DE PLUS EN PLUS DE JEUNES FILLES CONCERNÉES

« Nous avons été rattrapées par la question des mariages forcés », reconnaît Isabelle Gillette-Faye, responsable du Groupe femmes pour l'abolition des mutilations sexuelles  (GAMS) (11) . En effet, les petites filles que, dans les années 80, l'association a cherché à protéger de l'excision, sont désormais en âge - souvent précoce - d'être mariées. Selon le GAMS, 10 000 à 20 000 adolescentes de 14 à 20-21 ans, issues de familles originaires de l'Ouest africain francophone (Mali, Mauritanie, Sénégal, essentiellement), seraient menacées ou déjà concernées par un mariage coutumier non officiel - les seules unions reconnues par la communauté. Cette stratégie familiale de maîtrise des alliances matrimoniales atteint son degré maximal dans l'immigration turque.

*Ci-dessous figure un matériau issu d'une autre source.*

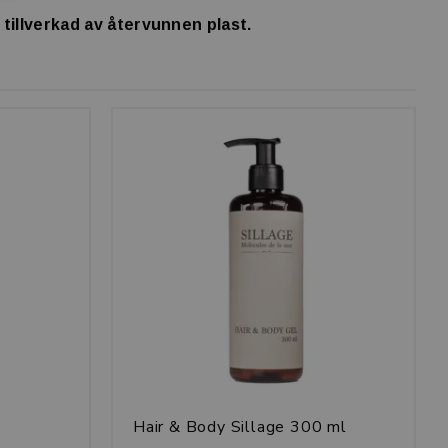
 tillverkad av återvunnen plast.
Hair & Body Sillage 300 ml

A la différence des jeunes d'origine africaine ou maghrébine, « la quasi-totalité des adolescents, garçons comme filles (94 % des premiers, 98 % des secondes), font l'objet de mariages décidés et arrangés par les familles avec des conjoints “importés” de Turquie », souligne Pinar Hüküm, de l'association Elele-Migrations et cultures de Turquie (12) . Les jeunes gens, généralement, s'accommodent de cette situation, explique-t-elle : jouissant des prérogatives et libertés liés au statut de l'homme méditerranéen et musulman, ce mariage ne les empêche pas de mener une double vie, cependant que leur épouse vivra sous le contrôle de leur propre mère. Les jeunes filles en revanche supportent de plus en plus mal ces diktats familiaux et les tentatives de suicide comme les fugues se multiplient.

Caroline Helfter

Notes

(1)  Association Fatoumata pour l'émancipation des femmes - Lycée Colbert : 27, rue Château-Landon - 75010 Paris.

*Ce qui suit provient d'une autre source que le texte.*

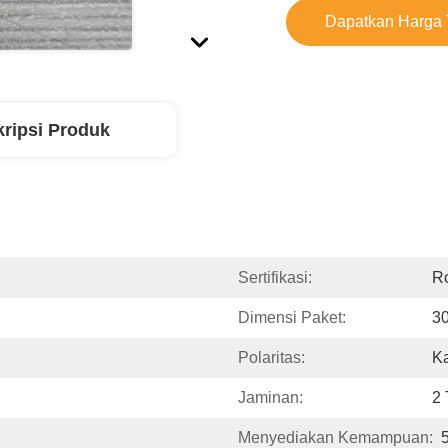
Dapatkan Harga 
ripsi Produk
Sertifikasi:
R
Dimensi Paket:
3
Polaritas:
K
Jaminan:
2
Menyediakan Kemampuan:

(2)  Publié en 1992, cet ouvrage est issu d'une enquête menée entre 1987 et 1990 - Ed. La Découverte - 135 F  (20,58  €).

(3)  Femmes contre les intégrismes : BP 0640 - 69239 Lyon cedex - Répondeur/fax : 04 78 29 21 89.

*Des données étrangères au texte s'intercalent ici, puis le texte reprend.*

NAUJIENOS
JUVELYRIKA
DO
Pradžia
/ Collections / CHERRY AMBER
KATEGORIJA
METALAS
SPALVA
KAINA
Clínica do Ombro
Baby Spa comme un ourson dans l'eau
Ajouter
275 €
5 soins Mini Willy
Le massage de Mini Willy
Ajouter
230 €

(4)  Mariages célébrés à l'étranger et transcrits dans les consulats de France.

(5)  Un compte rendu de cette enquête réalisée, dans le cadre d'un programme européen, auprès d'une trentaine de professionnels de l'action publique ou associative a été publié dans Hommes et Migrations n° 1232 - 70 F  (10,67  €)  - ADRI : 4, rue René-Villermé - 75011 Paris - Tél. 01 40 09 69 19.

(6)  Voir sa contribution publiée dans la revue précitée.

(7)  AFAVO : 8, chemin de la Surprise - 95800 Cergy-Saint-Christophe - Tél. 01 30 32 41 28.

(8)  Voix de femmes - Maison de quartier des Linandes : Place des Linandes-Beiges - 95000 Cergy - Tél. 01 30 31 55 76.

(9)  Voir ASH n° 2205 du 9-03-01.

(10)  Génération II - Maison du monde : 509, patio des Terrasses - 91000 Evry - Tél. 06 89 93 21 35.

(11)  GAMS : 66, rue des Grands-Champs - 75020 Paris - Tél. 01 43 48 10 87.

(12)  Elele-Migrations et cultures de Turquie : 20, rue de la Pierre-Levée - 75011 Paris - Tél. 01 43 57 76 28.